▸ **INFORMATION SUPPLIED**

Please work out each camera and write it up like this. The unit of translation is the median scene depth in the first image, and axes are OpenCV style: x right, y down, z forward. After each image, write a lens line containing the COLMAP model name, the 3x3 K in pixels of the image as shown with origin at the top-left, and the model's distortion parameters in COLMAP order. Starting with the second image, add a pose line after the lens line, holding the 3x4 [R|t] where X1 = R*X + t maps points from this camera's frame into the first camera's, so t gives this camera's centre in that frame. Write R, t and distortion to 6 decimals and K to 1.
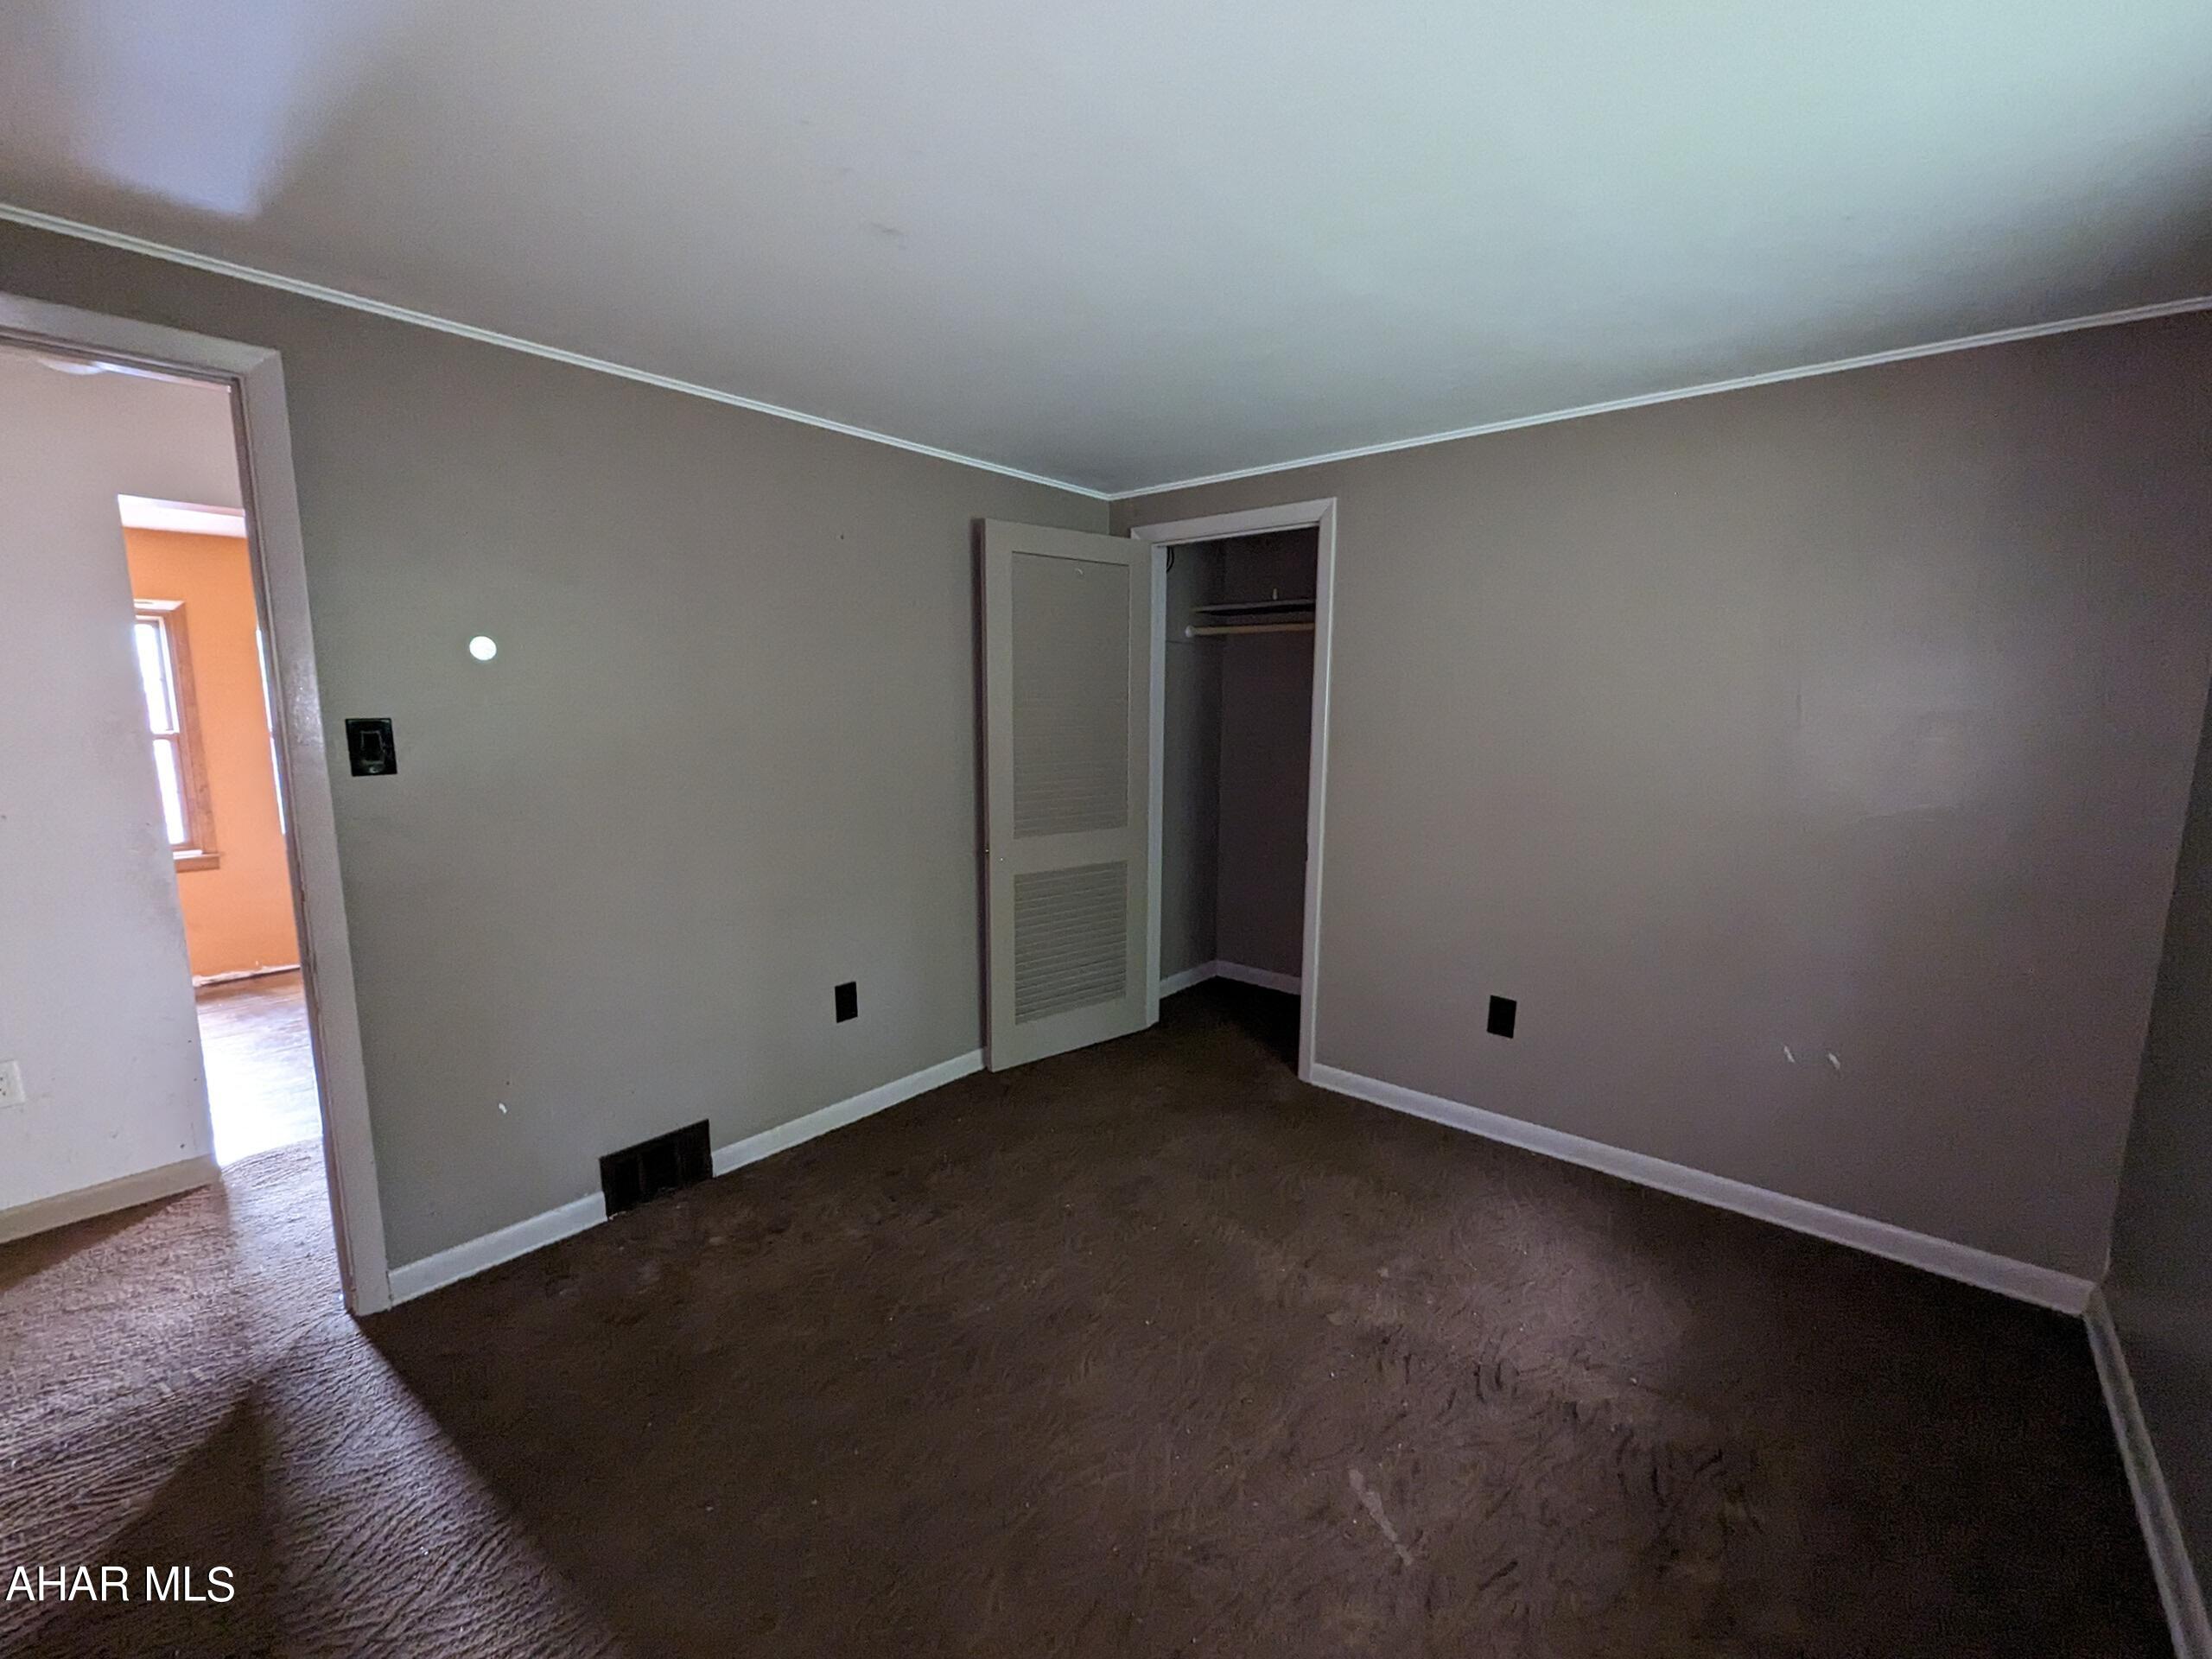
lens RADIAL K [[918.7, 0, 1102.3], [0, 918.7, 831.5], [0, 0, 1]] dist [0.001105, -0.000225]
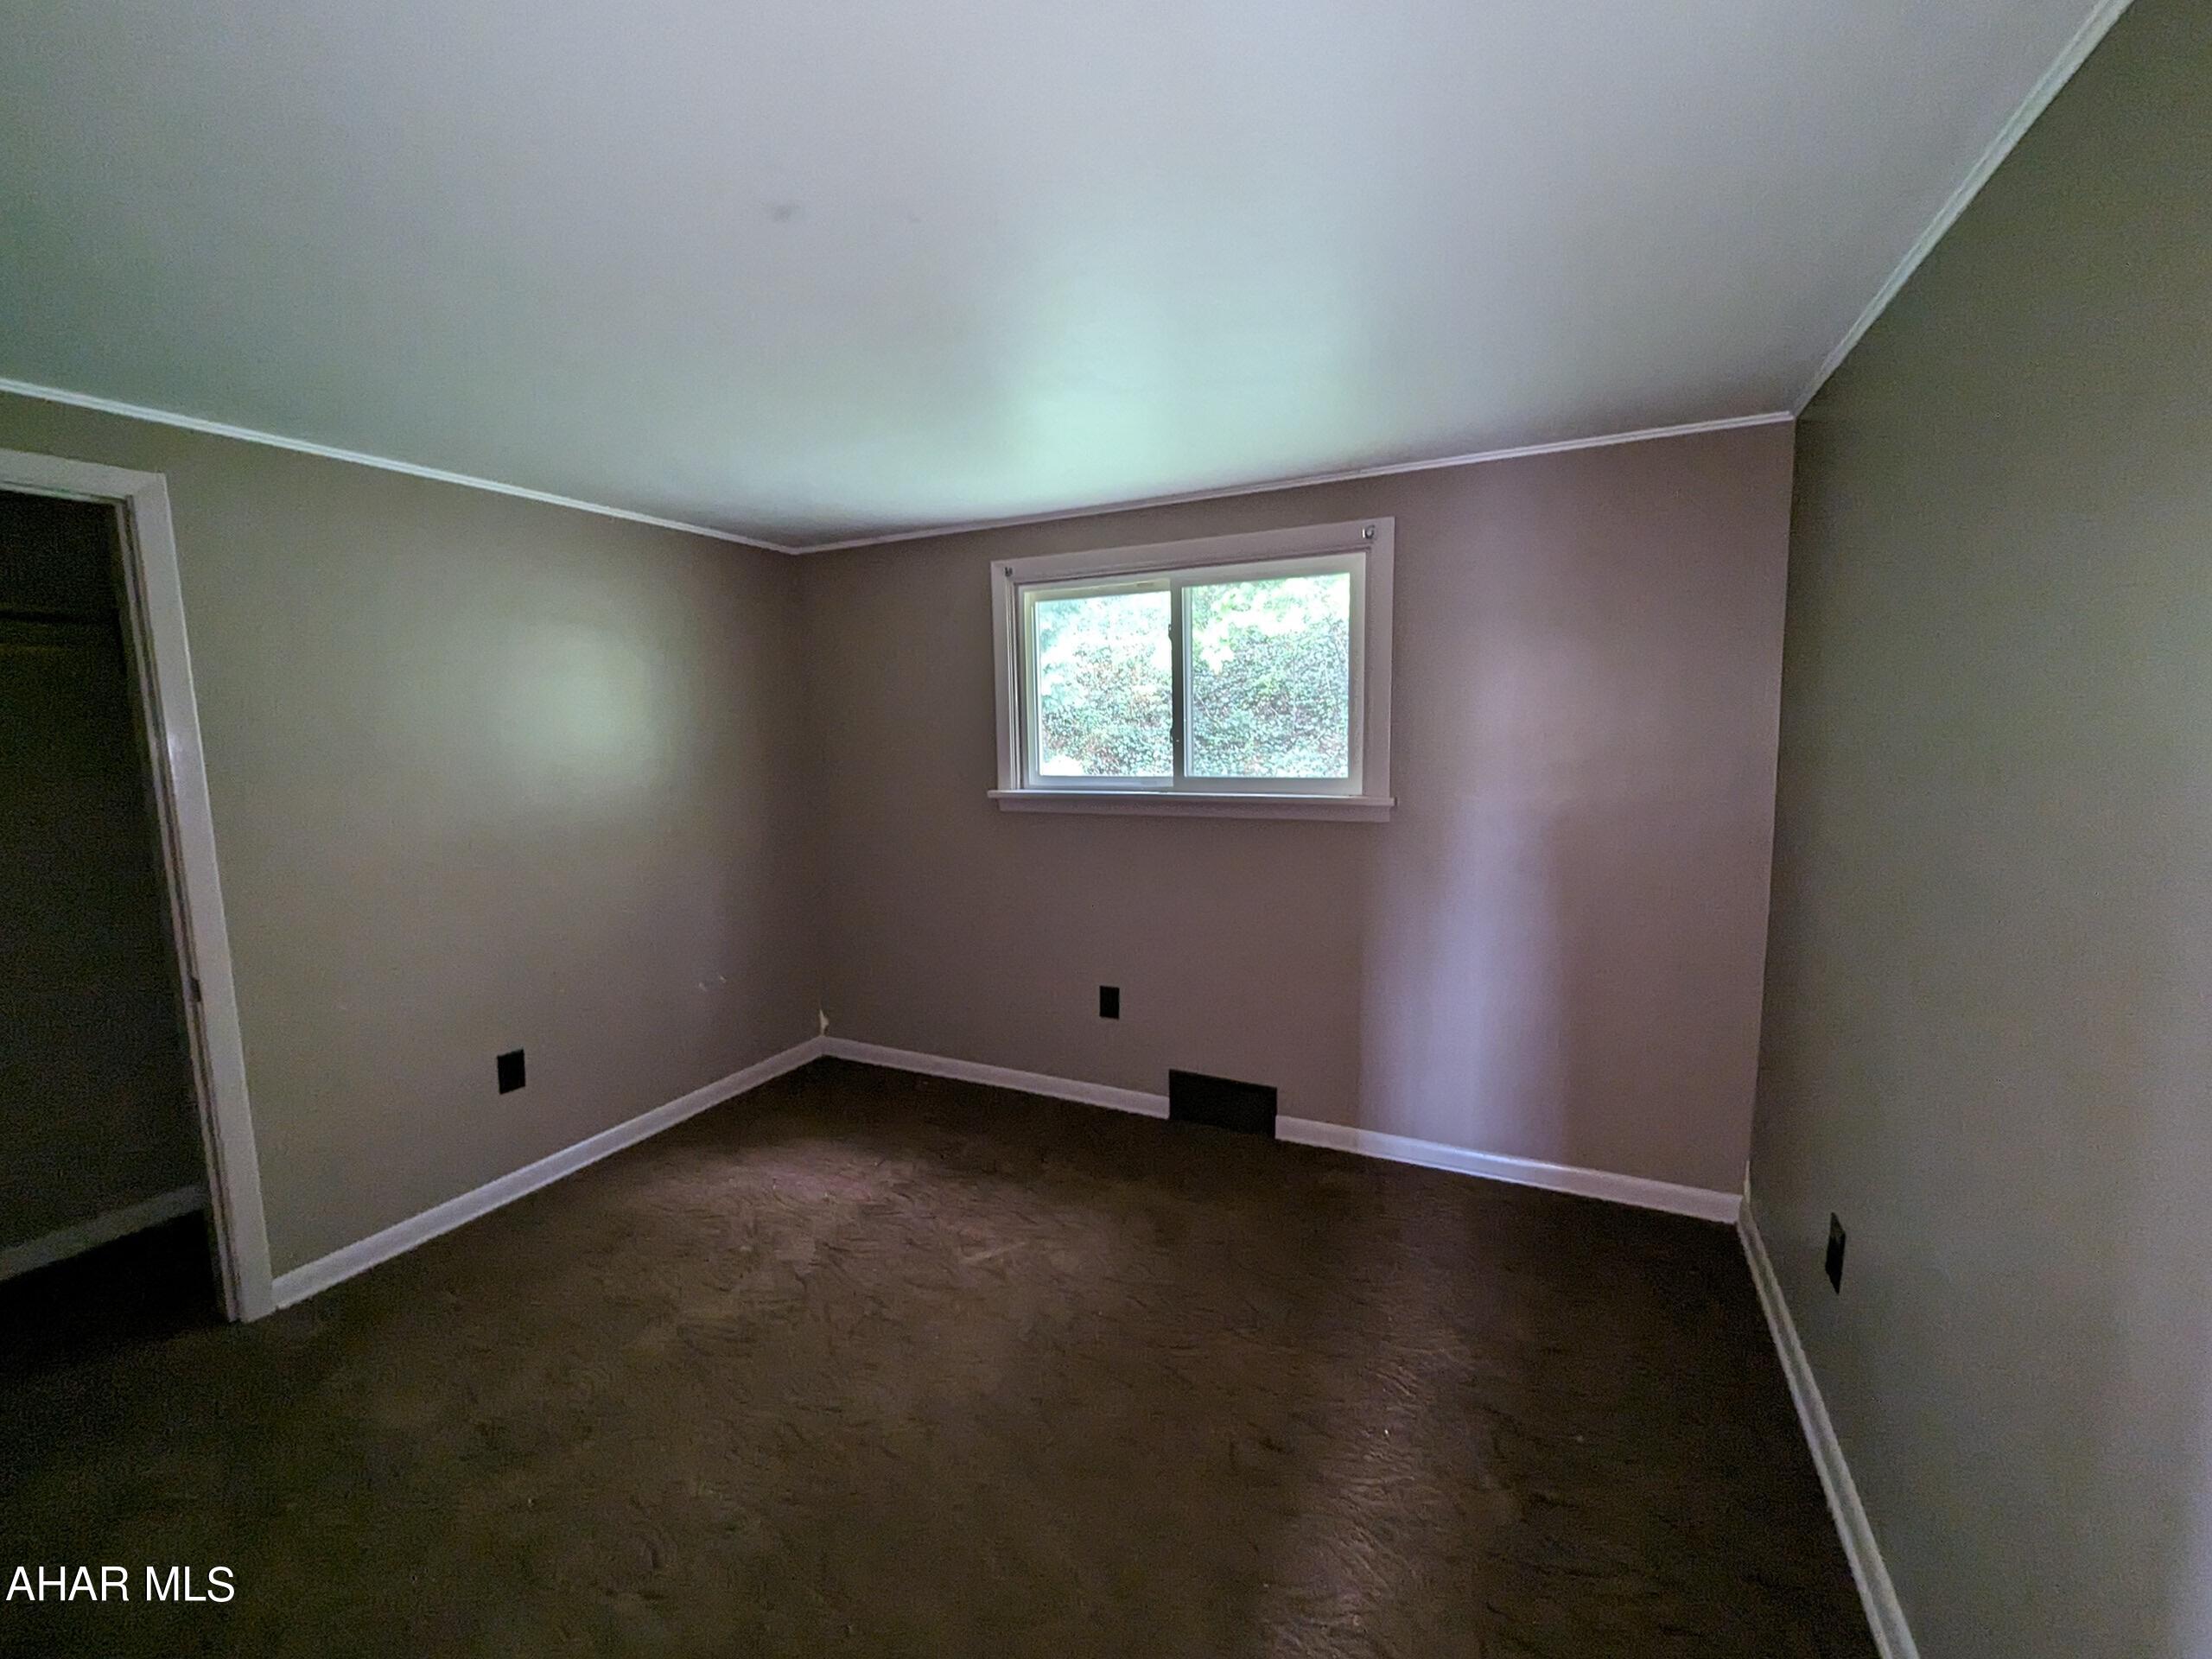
lens RADIAL K [[918.7, 0, 1102.3], [0, 918.7, 831.5], [0, 0, 1]] dist [0.001105, -0.000225]
pose [[-0.235367, -0.111049, 0.965542, -0.719409], [0.169408, 0.973555, 0.153267, -0.103892], [-0.957028, 0.199644, -0.210330, 0.615432]]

▸ **EXERCISE OBJECTIVE**
Rewrite these lines with "median scene depth" changed to "mean scene depth" and everything else kept the same. Leave out the pictures.

▸ **REPLY TO THE TASK**
Please work out each camera and write it up like this. The unit of translation is the mean scene depth in the first image, and axes are OpenCV style: x right, y down, z forward. After each image, write a lens line containing the COLMAP model name, the 3x3 K in pixels of the image as shown with origin at the top-left, and the model's distortion parameters in COLMAP order. Starting with the second image, add a pose line after the lens line, holding the 3x4 [R|t] where X1 = R*X + t maps points from this camera's frame into the first camera's, so t gives this camera's centre in that frame. Write R, t and distortion to 6 decimals and K to 1.
lens RADIAL K [[918.7, 0, 1102.3], [0, 918.7, 831.5], [0, 0, 1]] dist [0.001105, -0.000225]
lens RADIAL K [[918.7, 0, 1102.3], [0, 918.7, 831.5], [0, 0, 1]] dist [0.001105, -0.000225]
pose [[-0.235367, -0.111049, 0.965542, -0.719409], [0.169408, 0.973555, 0.153267, -0.103892], [-0.957028, 0.199644, -0.210330, 0.615432]]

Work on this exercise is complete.